Weniger als eine halbe Stunde: also wohl max. ca. 25 – 45 km, je nach den Gegebenheiten (Stau, Straßenverhältnisse usw.)

Lt. Pendlerstudie SpiegelOnline vom 2.4.2017 betrug die durchschnittliche Wegstrecke im Jahr 2016: 16,8 km.

 

Fazit: der Großteil der Pendlerfahrten kann mit einem Elektroauto ohne Reichweitenangst erledigt werden!

Thema Urlaub: auch auf Langstrecken wird es besser: 

Ohne Reichweitenangst in den Urlaub

 

Das Auto ist das häufigste Verkehrsmittel von Berufspendlern in Deutschland. Laut aktueller Daten des Statistischen Bundesamts nutzten im vergangenen Jahr 2016 rund 68 Prozent der Erwerbstätigen den Pkw für den täglichen Weg zur Arbeit.

Rund 14 Prozent der Deutschen pendeln mit öffentlichen Verkehrsmitteln, wie die Grafik von Statista zeigt.
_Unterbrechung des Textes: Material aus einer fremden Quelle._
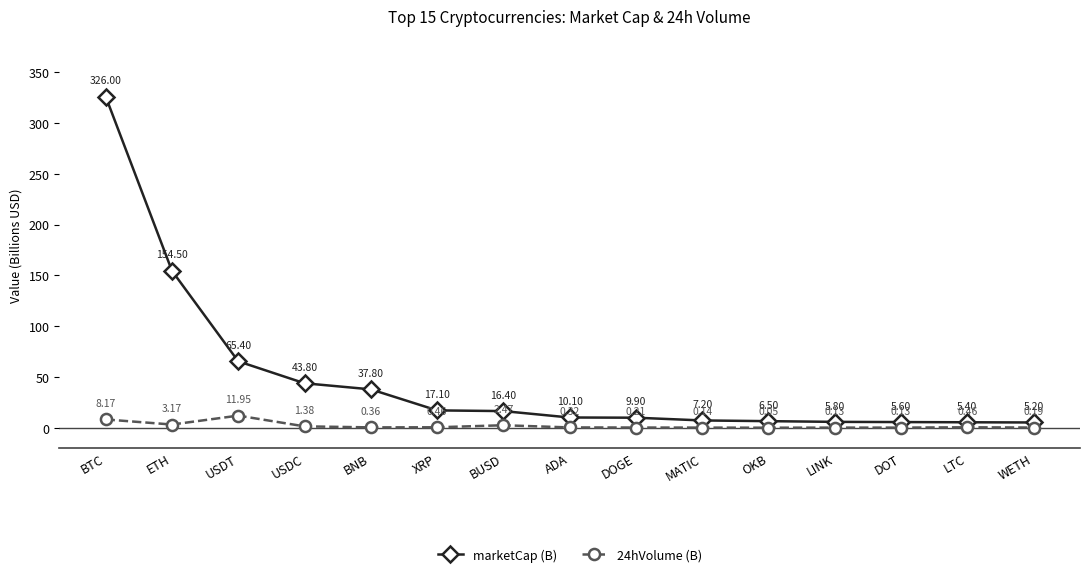

True or false: marketCap (B) and 24hVolume (B) intersect in this chart.

False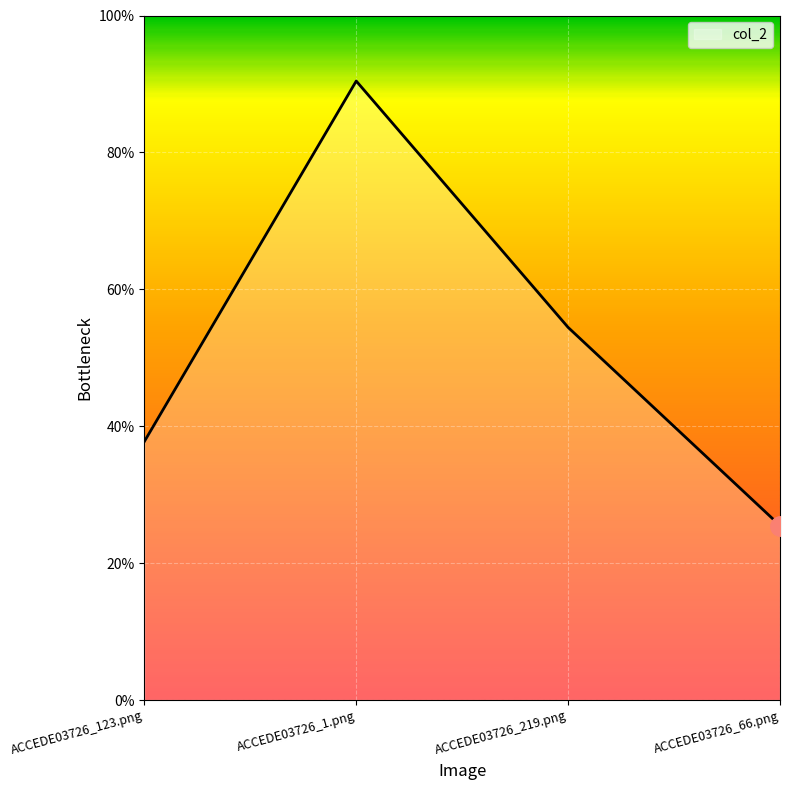

What is the difference between the maximum and second lowest values?

0.5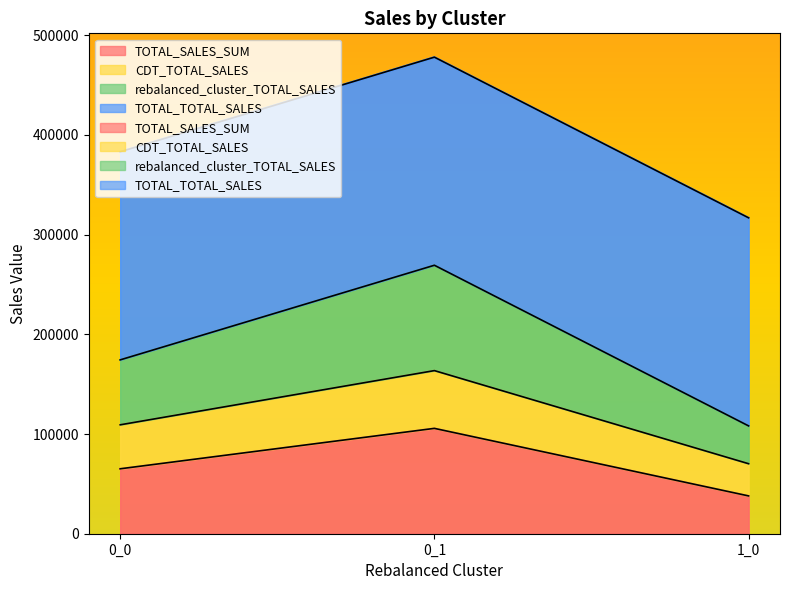

What is the sum of all rebalanced_cluster_TOTAL_SALES values?

208719.6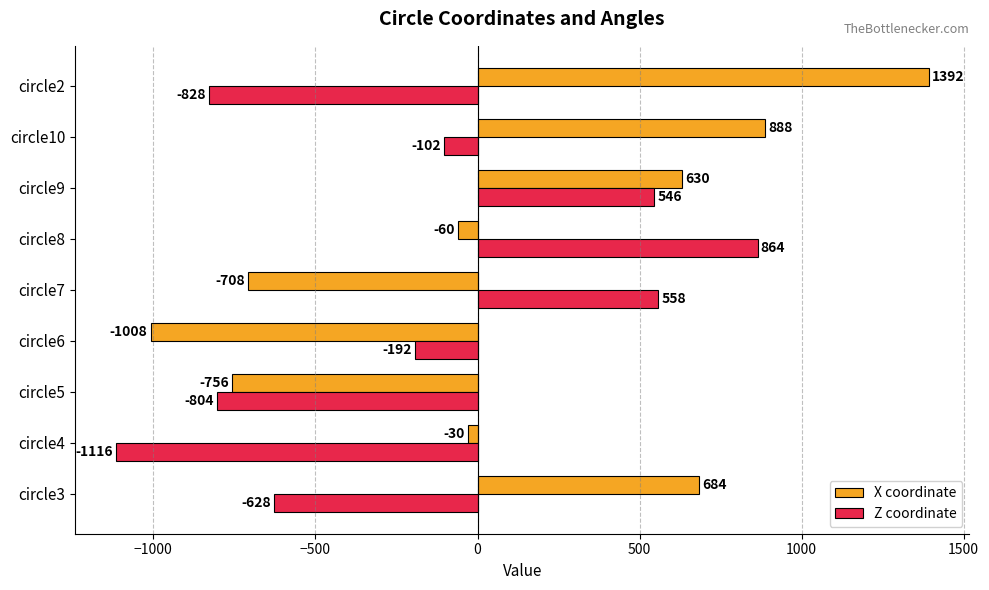

What is the approximate value of X coordinate at circle10?

888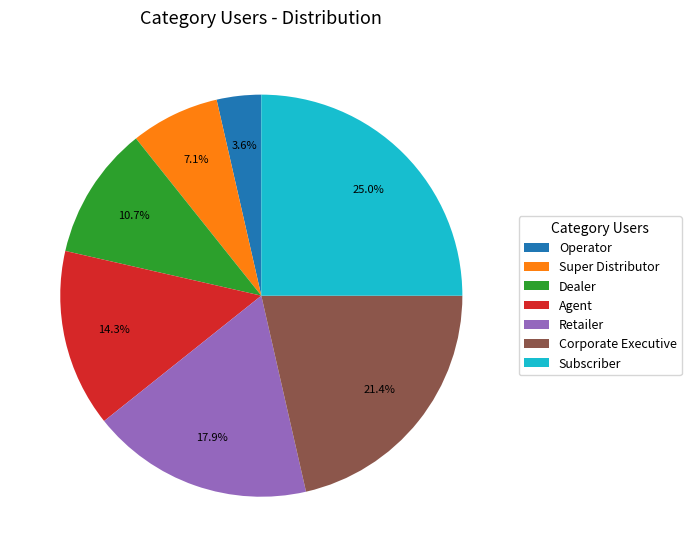

To the nearest percent, what is the combined percentage of Agent and Retailer?

32%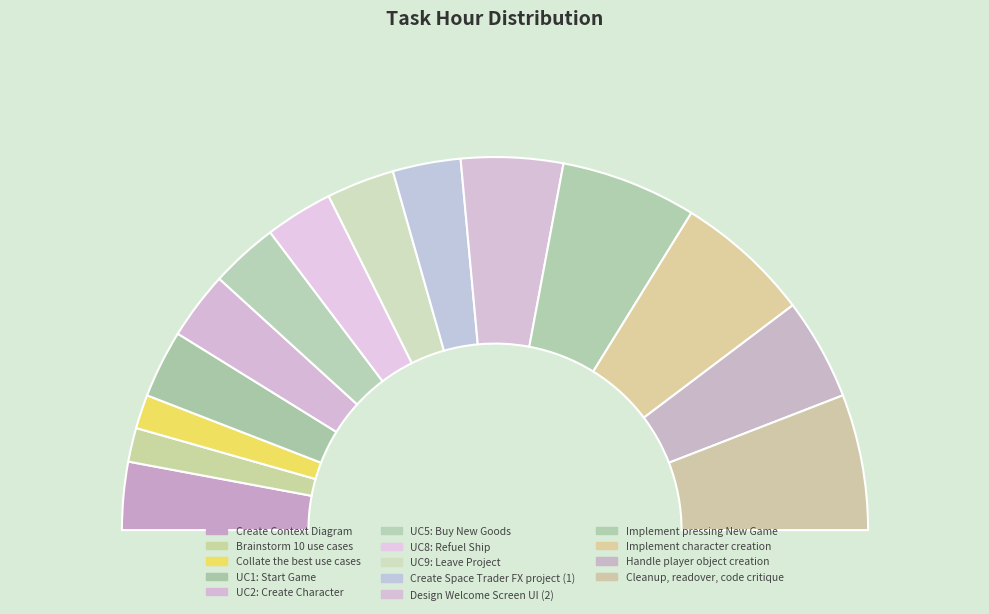

Does any single category account for the majority?

No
Neun Prozent fahren mit dem Fahrrad zur Arbeit.

Laut Angaben des Statistischen Bundesamts hat sich das Pendlerverhalten damit seit dem Jahr 2000 wenig geändert. Auch damals war das Auto für 67 Prozent der Erwerbstätigen das häufigste Verkehrsmittel, um zur Arbeit zu gelangen. Der Großteil der Pendler fährt weniger als eine halbe Stunde zur Arbeit (70 Prozent). Fünf Prozent brauchen eine Stunde oder länger.